Texte à lire:
# # #

Le film de Mathias Gokalp reprend le livre éponyme de Robert Linhart, jeune intellectuel, ancien élève du lycée Louis-le-Grand et de l'École normale supérieure, mais aussi militant d’extrême gauche, l’un des fondateurs du mouvement maoïste en France et qui quelques mois après mai 68, décide de se faire embaucher chez Citroën en tant que travailleur à la chaîne… Ces « établis », environ 2 à 3000, étaient des militants d’extrême gauche qui s’immisçaient durant les années 70 dans des entreprises comme Renault, Citroën, Chausson etc… pour témoigner de la réalité ouvrière et faire monter les luttes.
Je tenais à voir ce film, étant du même âge que Robert Linhart, et ayant connu l’éclatement de l’Union des Etudiants communistes, la chute des « Italiens », l’émergence des trotskistes de la JCR, puis des maoïstes du Parti Communiste marxiste-léniniste, puis de la Gauche Prolétarienne…ayant aussi connu quelques militants bretons qui à l’été 1968, voulait aller aider les paysans dans leurs travaux saisonniers, petit livre rouge dans leur bagage
Publié en 1978, dix ans après les événements de mai, « L’établi » demeure un des témoignages majeurs sur la situation ouvrière en France pendant les Trente Glorieuses.
Le long-métrage est tout entier porté par Swann Arlaud qui habite son personnage avec beaucoup de respect et d’empathie (mais peut-être trop tendre voire juvénile). Il incarne un homme soucieux du bien-être de la condition ouvrière, engagé dans une lutte où il donne de sa personne d’un point de vue psychologique et somatique. …Derrière lui, des femmes et des hommes exercent dans des conditions de travail absolument terribles où la maltraitance, la pression demeurent des outils de management au service d’un capitalisme puissant et sans limite. Les ouvrières sont déniées dans leur identité féminine ; le racisme et la discrimination deviennent la norme dans l’organisation du travail. L’usine va jusqu’à organiser sa propre milice, son propre syndicat, à l’époque le Syndicat indépendant des salariés de Citroën, dans le déni total des lois et du droit des travailleurs à la protection et à la santé.

# # #

Données fournies:
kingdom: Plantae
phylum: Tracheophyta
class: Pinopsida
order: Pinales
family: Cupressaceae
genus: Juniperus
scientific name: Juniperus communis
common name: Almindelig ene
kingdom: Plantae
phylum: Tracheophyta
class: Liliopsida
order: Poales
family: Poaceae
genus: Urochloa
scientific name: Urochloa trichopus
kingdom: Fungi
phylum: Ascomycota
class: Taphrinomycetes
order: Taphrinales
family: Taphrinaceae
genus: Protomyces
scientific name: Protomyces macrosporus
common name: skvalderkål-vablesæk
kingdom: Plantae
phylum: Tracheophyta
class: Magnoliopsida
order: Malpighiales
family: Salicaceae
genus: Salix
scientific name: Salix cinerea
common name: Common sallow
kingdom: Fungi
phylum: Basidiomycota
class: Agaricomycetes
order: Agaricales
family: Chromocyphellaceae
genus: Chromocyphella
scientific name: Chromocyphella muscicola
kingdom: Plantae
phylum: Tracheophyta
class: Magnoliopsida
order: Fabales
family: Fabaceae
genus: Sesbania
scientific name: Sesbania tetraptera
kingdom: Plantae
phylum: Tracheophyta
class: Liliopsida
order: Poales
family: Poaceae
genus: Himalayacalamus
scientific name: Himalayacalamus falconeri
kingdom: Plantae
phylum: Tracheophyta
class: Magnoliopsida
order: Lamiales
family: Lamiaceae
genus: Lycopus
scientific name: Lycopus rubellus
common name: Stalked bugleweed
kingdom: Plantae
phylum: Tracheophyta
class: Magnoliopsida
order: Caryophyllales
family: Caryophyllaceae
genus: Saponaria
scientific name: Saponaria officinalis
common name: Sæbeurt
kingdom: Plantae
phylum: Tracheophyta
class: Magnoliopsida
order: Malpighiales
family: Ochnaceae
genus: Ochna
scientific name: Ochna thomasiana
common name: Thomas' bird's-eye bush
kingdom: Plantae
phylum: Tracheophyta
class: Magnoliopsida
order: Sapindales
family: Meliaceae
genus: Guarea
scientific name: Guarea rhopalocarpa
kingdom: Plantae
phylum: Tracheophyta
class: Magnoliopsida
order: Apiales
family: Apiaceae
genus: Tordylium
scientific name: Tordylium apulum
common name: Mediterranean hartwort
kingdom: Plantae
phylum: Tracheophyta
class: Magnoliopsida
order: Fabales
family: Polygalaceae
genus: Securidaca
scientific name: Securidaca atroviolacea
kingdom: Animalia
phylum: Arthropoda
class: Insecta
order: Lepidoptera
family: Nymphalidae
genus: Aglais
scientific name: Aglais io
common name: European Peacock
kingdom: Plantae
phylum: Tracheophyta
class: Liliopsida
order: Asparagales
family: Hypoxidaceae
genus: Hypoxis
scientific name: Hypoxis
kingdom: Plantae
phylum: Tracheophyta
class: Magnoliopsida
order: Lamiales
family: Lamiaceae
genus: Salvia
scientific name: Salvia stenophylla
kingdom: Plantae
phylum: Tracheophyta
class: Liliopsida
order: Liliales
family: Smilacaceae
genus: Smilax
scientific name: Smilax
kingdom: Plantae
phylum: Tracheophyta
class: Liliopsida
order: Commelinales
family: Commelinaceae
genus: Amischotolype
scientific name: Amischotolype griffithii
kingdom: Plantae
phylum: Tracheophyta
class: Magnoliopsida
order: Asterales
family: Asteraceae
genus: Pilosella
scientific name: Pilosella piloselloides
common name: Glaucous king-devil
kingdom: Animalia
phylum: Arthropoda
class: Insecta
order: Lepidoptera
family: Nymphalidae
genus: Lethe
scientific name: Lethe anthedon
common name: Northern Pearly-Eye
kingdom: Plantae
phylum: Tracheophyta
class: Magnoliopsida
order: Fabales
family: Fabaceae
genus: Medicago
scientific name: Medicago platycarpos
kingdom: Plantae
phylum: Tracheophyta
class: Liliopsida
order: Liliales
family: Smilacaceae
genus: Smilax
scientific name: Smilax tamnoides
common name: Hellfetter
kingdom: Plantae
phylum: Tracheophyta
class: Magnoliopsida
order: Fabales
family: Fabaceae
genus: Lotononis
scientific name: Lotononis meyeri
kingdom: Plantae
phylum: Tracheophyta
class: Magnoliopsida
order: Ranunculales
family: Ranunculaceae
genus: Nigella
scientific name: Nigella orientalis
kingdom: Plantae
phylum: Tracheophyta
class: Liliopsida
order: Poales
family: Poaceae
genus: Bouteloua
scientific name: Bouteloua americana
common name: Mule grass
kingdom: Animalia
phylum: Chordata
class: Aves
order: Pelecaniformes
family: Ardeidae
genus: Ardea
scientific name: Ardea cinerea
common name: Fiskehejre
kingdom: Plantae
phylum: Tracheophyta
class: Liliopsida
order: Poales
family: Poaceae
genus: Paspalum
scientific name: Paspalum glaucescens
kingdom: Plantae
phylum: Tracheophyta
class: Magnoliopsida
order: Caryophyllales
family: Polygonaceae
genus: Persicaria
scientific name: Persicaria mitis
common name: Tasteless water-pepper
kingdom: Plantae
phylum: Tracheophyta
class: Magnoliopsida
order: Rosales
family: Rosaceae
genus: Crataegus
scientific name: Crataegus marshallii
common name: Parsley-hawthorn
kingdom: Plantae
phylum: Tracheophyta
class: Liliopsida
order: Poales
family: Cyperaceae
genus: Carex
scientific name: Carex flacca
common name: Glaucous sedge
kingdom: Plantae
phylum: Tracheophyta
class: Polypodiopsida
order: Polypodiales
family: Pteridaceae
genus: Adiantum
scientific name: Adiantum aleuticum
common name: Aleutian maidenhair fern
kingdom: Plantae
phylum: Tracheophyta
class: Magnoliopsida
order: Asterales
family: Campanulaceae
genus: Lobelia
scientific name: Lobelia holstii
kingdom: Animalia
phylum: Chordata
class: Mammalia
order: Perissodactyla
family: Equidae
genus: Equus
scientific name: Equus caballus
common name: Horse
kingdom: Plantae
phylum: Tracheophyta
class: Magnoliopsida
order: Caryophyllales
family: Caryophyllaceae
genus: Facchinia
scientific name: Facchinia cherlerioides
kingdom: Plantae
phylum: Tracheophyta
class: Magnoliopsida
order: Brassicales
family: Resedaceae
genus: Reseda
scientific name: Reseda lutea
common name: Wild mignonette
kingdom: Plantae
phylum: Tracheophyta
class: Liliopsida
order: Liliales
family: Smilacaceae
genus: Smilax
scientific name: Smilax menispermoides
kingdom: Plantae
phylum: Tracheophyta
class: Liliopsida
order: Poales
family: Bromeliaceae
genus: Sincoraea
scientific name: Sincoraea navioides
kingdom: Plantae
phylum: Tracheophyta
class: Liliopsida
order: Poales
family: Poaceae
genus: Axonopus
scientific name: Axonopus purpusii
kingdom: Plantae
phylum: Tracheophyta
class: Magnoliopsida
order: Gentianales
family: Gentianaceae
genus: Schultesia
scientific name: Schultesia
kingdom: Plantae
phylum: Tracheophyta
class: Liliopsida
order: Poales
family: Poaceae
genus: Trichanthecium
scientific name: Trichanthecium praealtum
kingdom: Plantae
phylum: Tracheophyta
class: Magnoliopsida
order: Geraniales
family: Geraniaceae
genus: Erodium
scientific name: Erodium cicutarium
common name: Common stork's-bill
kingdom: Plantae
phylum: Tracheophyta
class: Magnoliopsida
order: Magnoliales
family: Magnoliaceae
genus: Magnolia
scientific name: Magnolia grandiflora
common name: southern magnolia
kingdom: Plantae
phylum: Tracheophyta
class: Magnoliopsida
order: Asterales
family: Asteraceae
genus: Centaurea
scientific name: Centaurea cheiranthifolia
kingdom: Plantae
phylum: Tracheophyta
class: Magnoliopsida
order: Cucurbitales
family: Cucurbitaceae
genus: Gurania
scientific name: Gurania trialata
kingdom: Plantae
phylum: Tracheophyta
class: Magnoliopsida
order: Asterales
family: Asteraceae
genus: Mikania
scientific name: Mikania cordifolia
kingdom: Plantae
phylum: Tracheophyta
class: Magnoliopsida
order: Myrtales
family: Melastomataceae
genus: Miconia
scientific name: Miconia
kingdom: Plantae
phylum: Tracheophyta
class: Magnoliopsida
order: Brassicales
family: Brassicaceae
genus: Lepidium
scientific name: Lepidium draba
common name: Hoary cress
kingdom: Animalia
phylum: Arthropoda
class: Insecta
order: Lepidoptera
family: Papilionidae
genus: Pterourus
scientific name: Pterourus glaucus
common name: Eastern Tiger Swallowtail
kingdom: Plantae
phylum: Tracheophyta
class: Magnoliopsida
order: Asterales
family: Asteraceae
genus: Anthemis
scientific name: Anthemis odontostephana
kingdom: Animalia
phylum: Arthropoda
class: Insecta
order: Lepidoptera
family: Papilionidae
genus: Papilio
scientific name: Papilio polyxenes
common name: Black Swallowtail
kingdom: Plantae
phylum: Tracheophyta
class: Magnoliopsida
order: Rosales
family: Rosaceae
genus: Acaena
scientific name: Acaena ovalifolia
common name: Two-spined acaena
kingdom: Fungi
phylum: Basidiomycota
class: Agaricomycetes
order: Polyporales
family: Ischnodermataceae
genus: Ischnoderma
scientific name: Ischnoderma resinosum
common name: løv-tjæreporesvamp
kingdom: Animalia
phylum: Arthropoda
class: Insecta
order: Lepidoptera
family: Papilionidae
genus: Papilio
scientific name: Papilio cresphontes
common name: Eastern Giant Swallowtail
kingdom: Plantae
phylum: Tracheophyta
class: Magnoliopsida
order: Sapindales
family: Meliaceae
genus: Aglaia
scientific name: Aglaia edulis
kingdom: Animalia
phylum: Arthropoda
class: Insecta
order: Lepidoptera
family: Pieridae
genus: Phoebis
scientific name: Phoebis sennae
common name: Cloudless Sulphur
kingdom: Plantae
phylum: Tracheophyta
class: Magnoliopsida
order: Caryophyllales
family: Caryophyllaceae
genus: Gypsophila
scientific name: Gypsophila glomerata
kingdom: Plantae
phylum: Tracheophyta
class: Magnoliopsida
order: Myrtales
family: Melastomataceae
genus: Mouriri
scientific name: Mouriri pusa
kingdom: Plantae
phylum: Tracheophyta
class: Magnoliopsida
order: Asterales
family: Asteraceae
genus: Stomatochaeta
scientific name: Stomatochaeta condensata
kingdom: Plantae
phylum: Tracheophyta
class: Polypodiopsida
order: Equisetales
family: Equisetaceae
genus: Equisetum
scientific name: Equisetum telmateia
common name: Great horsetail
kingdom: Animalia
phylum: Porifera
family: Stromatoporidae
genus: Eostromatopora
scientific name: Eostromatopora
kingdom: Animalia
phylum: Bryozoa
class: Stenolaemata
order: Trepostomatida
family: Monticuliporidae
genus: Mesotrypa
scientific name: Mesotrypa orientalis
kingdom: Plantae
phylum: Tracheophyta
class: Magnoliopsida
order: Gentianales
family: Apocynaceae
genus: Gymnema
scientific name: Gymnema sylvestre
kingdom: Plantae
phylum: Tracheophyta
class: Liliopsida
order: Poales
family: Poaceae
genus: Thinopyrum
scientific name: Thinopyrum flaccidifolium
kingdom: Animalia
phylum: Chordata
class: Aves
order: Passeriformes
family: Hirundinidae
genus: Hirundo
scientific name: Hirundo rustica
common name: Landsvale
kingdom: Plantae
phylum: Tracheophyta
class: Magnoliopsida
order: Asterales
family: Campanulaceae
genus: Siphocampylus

# # #

Consigne A: D'après le texte sur le film « L'établi », en quelle année le livre de Robert Linhart a-t-il été publié ?
Consigne B: Écrivez la suite du texte sur le film « L'établi », en partant de sa dernière phrase.
Les lignes proviennent d'une source sans lien avec le texte.

Réponse A: En 1978.

Réponse B:
Quand Citroën décide de se rembourser des accords de Grenelle en exigeant des ouvriers qu’ils travaillent trois heures supplémentaires par semaine à titre gracieux, Robert et quelques autres entrevoient alors la possibilité d’un mouvement social, mais ses collègues ne veulent plus entendre parler de politique après l’échec relatif de mai 68
Les travailleurs italiens, maghrébins, yougoslaves, africains, français, méprisés par une direction nostalgique du beau temps des colonies, hésitent entre révolte et résignation. Certains paieront très cher leur engagement, d’autres puiseront dans le collectif une énergie nouvelle. C’est le mérite du film que de croiser ces trajectoires et de confronter les positions sans jamais condamner les choix des protagonistes, fussent-ils ceux de l’obéissance, voire de la collaboration avec la direction. Et quand Robert se dévoile, malgré le relatif sacrifice de son confort et de sa santé, il se voit reprocher d’avoir le choix d’une autre vie par ceux qu’ils entendent défendre.
Le film nous plonge dans les combats d’une époque dont nous n’avons souvent qu’une idée trop abstraite, voire caricaturale.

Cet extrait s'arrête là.